▸ **WHAT THE EXERCISE ASKS**: The pictures in the listing below are to be skipped, while the lines between the line holding "(Image credit: Dimitrios Kambouris)" and the line holding "and manufacture of", inclusive, are to be output exactly.

▸ **DATASET**:
+-------+

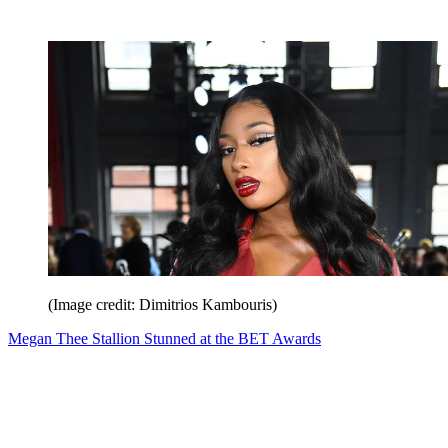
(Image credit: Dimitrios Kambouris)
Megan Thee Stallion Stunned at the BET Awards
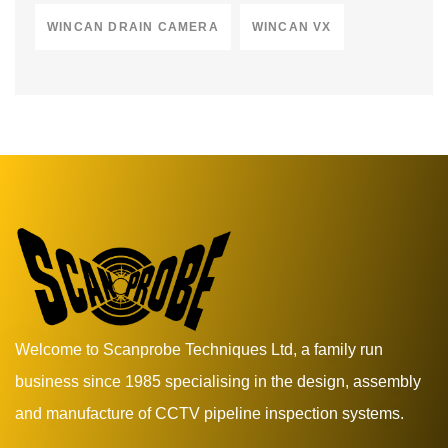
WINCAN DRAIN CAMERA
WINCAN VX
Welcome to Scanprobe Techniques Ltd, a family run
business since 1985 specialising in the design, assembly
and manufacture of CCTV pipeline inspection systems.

+-------+

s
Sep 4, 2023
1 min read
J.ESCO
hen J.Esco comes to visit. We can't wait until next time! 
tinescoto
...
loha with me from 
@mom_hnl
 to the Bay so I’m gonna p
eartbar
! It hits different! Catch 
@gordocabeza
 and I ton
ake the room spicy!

+-------+

▸ **SOLUTION TO THIS TASK**:
(Image credit: Dimitrios Kambouris)
Megan Thee Stallion Stunned at the BET Awards
WINCAN DRAIN CAMERA
WINCAN VX
Welcome to Scanprobe Techniques Ltd, a family run
business since 1985 specialising in the design, assembly
and manufacture of CCTV pipeline inspection systems.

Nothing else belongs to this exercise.